Alfredson creates a world with a wonderful motif of frames and windows. Almost every shot has some sort of frame or window in it, or is in a room with no frames and no windows. The concept of deeper and deeper levels of security is constantly present, interestingly undermined because, of course, we know there's there's a double-agent in the midst. There is one amazing shot of a British spy watching a Russian agent in his hotel room through the window from across the street. This Rear Window homage is not only gorgeous, but also underlines how important the concept of perceiving oneself to be safe and the freedom to move within such a space really are in the spy game. Even the wonderfully stuffy wool suits the characters wear highlight these themes, as they all have waistcoats, adding yet another layer of material to their bodies and helping to frame each of their faces.

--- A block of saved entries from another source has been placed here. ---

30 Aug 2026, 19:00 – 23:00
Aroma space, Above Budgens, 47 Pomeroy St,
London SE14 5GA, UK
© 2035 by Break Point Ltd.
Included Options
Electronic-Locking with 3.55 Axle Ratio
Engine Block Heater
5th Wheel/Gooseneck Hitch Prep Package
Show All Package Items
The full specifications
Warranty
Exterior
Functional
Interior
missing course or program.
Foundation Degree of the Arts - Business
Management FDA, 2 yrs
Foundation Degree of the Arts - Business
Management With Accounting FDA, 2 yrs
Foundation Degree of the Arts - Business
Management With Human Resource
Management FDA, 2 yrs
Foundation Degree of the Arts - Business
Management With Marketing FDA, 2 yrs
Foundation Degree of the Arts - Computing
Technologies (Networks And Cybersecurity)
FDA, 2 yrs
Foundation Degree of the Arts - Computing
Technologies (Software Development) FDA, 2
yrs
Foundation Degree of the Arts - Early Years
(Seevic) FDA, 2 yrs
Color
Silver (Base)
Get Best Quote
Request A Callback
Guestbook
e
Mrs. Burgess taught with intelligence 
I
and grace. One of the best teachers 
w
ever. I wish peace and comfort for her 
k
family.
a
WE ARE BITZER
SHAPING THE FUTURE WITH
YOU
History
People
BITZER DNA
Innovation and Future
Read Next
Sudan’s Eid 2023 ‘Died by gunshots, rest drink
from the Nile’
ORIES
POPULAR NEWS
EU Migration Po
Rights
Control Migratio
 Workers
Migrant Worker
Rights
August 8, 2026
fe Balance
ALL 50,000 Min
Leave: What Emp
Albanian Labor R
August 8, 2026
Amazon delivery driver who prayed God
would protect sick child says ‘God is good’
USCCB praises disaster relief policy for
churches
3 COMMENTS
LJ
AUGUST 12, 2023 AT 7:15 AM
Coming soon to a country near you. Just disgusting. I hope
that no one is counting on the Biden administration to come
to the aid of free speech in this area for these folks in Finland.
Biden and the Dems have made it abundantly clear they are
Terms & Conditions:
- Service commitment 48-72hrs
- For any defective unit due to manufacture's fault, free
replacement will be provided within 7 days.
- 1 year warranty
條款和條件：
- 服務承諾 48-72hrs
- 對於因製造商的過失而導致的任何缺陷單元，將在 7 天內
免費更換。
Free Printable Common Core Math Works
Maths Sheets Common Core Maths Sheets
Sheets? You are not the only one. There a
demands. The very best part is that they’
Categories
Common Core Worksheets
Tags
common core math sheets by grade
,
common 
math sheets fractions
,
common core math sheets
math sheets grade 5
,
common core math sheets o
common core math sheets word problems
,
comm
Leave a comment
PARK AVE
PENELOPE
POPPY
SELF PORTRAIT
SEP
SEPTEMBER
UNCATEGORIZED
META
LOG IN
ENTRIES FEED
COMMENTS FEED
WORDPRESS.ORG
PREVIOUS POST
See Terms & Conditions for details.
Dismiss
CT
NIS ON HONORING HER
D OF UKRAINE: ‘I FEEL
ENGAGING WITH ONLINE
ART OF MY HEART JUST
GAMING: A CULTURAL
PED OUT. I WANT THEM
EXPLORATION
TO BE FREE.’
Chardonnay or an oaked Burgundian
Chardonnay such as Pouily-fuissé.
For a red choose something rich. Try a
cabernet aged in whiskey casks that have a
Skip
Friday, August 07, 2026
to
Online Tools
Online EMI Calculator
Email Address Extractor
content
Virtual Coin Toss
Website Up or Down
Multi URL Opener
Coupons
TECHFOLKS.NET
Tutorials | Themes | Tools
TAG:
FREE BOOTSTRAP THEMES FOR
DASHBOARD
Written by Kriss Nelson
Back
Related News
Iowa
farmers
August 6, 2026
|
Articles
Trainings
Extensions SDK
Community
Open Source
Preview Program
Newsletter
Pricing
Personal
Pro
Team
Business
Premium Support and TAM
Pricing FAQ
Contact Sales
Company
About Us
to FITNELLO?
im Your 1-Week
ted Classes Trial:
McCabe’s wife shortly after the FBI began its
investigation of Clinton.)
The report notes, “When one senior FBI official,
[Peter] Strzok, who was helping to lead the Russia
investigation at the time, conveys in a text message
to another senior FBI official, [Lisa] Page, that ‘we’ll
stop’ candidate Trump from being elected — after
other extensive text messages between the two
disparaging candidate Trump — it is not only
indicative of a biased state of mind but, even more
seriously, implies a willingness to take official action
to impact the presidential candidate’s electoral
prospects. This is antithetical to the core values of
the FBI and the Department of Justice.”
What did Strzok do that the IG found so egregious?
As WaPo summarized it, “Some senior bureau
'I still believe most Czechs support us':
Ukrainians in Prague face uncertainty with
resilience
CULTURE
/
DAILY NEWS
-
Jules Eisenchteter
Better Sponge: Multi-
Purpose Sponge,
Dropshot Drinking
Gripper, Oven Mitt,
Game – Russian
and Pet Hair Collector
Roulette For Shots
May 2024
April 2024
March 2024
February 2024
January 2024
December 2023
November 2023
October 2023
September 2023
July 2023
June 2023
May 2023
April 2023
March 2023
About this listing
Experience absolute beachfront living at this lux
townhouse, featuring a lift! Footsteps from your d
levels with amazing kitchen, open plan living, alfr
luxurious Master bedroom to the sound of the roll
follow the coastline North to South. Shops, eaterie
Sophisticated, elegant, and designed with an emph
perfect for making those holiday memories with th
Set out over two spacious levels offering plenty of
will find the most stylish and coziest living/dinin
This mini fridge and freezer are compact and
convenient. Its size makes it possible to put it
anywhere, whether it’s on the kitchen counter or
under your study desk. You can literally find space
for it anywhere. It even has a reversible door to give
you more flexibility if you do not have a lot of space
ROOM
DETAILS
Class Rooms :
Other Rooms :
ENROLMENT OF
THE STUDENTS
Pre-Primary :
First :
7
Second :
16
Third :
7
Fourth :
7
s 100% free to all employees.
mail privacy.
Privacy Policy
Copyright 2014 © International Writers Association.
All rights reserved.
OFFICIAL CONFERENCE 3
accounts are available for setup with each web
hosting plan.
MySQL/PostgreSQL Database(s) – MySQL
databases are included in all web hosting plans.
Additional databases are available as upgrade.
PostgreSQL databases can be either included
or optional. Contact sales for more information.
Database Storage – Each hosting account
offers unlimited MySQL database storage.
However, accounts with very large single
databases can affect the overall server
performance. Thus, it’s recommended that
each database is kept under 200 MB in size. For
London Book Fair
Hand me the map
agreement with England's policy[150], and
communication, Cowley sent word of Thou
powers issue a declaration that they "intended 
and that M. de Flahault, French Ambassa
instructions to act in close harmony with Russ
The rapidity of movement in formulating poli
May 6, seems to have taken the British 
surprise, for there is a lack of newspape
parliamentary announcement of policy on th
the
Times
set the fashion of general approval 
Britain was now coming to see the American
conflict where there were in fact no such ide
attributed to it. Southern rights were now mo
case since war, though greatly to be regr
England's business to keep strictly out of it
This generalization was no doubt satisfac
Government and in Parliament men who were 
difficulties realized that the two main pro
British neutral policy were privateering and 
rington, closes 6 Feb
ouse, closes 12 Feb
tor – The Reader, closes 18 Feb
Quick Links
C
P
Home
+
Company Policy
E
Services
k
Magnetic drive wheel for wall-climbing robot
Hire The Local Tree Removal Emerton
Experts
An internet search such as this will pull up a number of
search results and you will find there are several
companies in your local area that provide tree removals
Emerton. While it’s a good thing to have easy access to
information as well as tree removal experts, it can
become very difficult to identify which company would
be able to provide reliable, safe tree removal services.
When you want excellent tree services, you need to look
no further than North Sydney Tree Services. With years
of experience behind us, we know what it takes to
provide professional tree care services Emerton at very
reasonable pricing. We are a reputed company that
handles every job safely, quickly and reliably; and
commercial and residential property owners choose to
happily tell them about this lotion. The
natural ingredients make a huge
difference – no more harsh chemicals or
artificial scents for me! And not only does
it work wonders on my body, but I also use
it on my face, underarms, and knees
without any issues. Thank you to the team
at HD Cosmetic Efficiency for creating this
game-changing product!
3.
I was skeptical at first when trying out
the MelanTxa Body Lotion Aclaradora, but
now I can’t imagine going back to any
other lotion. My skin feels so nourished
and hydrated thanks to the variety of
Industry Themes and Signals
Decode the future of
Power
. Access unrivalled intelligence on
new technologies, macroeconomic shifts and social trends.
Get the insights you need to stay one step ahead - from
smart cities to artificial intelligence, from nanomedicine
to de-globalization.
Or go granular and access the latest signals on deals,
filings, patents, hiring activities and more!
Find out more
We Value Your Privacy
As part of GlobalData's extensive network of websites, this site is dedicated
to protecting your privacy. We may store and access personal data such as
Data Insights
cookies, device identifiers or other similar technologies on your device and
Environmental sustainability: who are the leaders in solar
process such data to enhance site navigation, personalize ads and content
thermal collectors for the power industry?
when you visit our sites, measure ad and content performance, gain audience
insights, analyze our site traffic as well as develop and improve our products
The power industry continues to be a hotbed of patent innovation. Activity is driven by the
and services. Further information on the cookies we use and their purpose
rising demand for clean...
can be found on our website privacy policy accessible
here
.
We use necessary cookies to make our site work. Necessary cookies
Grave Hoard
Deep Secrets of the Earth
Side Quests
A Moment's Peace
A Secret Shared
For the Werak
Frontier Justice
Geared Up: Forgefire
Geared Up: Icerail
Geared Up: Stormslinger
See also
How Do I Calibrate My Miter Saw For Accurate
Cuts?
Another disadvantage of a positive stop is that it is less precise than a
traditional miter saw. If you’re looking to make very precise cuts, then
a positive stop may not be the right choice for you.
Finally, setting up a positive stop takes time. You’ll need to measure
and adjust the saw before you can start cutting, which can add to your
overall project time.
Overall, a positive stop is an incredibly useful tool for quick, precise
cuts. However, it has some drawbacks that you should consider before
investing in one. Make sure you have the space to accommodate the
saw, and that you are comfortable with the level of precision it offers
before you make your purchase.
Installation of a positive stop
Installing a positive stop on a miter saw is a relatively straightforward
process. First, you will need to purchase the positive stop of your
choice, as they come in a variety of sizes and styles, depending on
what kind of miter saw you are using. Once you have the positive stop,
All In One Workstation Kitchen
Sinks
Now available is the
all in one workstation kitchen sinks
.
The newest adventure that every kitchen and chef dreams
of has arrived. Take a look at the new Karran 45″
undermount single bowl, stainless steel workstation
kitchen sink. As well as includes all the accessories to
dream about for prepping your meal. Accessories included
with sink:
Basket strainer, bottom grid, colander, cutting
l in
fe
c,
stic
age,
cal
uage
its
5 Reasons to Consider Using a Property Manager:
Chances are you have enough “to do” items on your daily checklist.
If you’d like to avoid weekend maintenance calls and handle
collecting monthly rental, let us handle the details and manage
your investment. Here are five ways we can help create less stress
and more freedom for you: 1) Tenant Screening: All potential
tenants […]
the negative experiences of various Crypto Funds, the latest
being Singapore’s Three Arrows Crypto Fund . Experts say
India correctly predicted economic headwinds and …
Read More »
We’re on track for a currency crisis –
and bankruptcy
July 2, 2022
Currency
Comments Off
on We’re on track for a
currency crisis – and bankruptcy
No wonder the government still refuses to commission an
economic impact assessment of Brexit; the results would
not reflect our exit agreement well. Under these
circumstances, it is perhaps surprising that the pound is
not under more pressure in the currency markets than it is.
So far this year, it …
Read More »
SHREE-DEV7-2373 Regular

The film is a collection of old and young British actors from John Hurt, Colin Firth and Oldman, to younger up-and-comers like Tom Hardy, Mark Strong and Benedict Cumberbatch. All of them are really fantastic, though Oldman and Hardy stood out to me the most.

This is one of the best spy movies I can remember seeing in a long time and a really excellently made film. It's sometimes a bit confusing with the time lines and knowing if we're in the past or the present, but it does all turn out to make sense by the end. There are wonderful small details throughout that would make it a joy to see a second time, I'm sure.